» **What to work on**
• A. Render the following sentence from the passage below about the Rebbetzin and the yeshivah into French: "One boy remembers being ill in his dorm room and receiving chicken soup, sent by the Rebbetzin."
• B. In the passage below about the Rebbetzin and the yeshivah, rewrite everything from "Avromi Rosenberg lives" down to "cared so much.", changing "wonderful" to "generous".
• C. Continue the passage below about the Rebbetzin and the yeshivah, beginning after its final sentence.
== Text passage ==
The nachas and joys of the yeshivah belonged to the Rebbetzin too. “When we came in to visit her on Shabbos afternoon and mentioned that we’d passed the yeshivah and the beis medrash was full, with the kol haTorah heard from outside, she was so happy,” says Mrs. Geisler. And on Purim, when the apartment was filled with talmidim and their families, even though the Rosh Yeshivah was away, the Rebbetzin shepped nachas.

One by One

Like every mother, the Rebbetzin saw the bochurim’s individual needs. One boy remembers being ill in his dorm room and receiving chicken soup, sent by the Rebbetzin. Another talmid recalls, “In the morning, on the way to seder, some of the guys would stop in at her office to say ‘Good morning’ and shmooze. They liked chatting to her — but don’t worry, when it was time for seder she sent them off to learn…”

“A friend of mine went into the yeshivah office to tell the Rebbetzin that he’d be away next zeman because his wife was having a baby abroad,” says Avromi Rosenberg. “ ‘But the yeshivah learns Kesubos next zeman!’ the Rebbetzin protested. ‘How can you be away?’ She explained that as a girl she had heard her father and brothers discussing Maseches Kesubos — it had sounded so engrossing and complex that she’d always been jealous she wasn’t a boy and couldn’t learn it. ‘How can you leave and miss Kesubos?’ ”

Avromi Rosenberg lives in Manchester today, but his years in Heichal HaTorah are never forgotten. He and his wife were close to the Rebbetzin and lived in the same building as the Kushelevskys. “She was wonderful to us, and we became very close, with our children calling the Rebbetzin ‘Bubby.’ She cared so much.
===
== Records provided ==
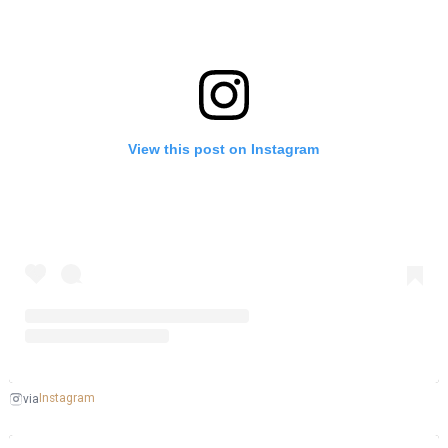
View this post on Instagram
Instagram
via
===
== Records provided ==
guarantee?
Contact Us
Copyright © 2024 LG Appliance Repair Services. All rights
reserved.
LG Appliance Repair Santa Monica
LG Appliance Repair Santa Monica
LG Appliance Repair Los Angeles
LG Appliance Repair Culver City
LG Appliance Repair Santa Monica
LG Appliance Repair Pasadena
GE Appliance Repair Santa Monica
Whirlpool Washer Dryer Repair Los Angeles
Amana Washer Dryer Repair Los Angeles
===
== Records provided ==
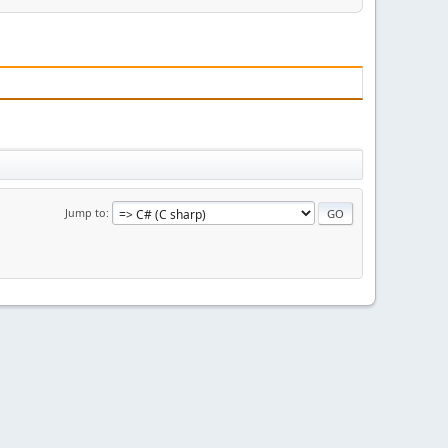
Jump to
===
» **Task-by-task answers**
• A. Un garçon se souvient d'avoir été malade dans sa chambre de l'internat et d'avoir reçu un bouillon de poulet, envoyé par la Rebbetzin.

• B.
Avromi Rosenberg lives in Manchester today, but his years in Heichal HaTorah are never forgotten. He and his wife were close to the Rebbetzin and lived in the same building as the Kushelevskys. “She was generous to us, and we became very close, with our children calling the Rebbetzin ‘Bubby.’ She cared so much.

• C.
“She knew how to get along with everyone in their own way. The Israelis in yeshivah felt that she was one of theirs, the French, the South Africans, the British and American boys… she could talk to people in their own language. There was someone who used to call her who was mentally ill, and she listened to him too.”

When Moishy, a former student, was learning at Heichal HaTorah, he had a medical condition that occasionally flared up. “Once I returned from abroad and I said ‘shalom aleichem’ to the Rebbetzin. I mentioned that I had been in the hospital. She said, ‘Do you think I didn’t know?’ She noticed. Everything.”

The talmidim of Heichal HaTorah would be invited to the Rosh Yeshivah’s home for Shalosh Seudos. “The Rebbetzin usually didn’t stay around — we used to speak in learning with the Rosh Yeshivah. But she’d come in and say to her husband, ‘Are you sure they’re eating enough?’ ” Moishy recalls.

The Last Days

“I last spoke to the Rebbetzin three weeks before she was niftar,” says Avromi Rosenberg. “She was very ill, and I hadn’t thought I’d speak to her again, but then she spoke for 15 minutes. She told me three things in that final talk. First, ‘I don’t want you borrowing money to come visit me — don’t come!’ Second, that she was trying to arrange more help for the Rosh Yeshivah. Third, she inquired after one of my kids whom she knew had been unhappy recently. That was what was on her mind: Others. And above all, the Rosh Yeshivah.”

“She was so ill, and she was asking for her husband,” Mrs. Geisler recalls of the final weeks of Rebbetzin Sarah Leah’s life. “But when told he was abroad collecting for the yeshivah, she was completely calm. That was okay with her. When he came back early, concerned about her, she said to me, ‘I feel so bad, just because of me the Rosh Yeshivah had to hurry back and couldn’t accomplish what he needed for the yeshivah.’ I said to her, ‘Well, it’s good that he’s back for the bochurim too, so he can give shiur,’ so then she was okay with it. Whatever was for the good of the Rosh Yeshivah and the boys’ learning was good for her too.”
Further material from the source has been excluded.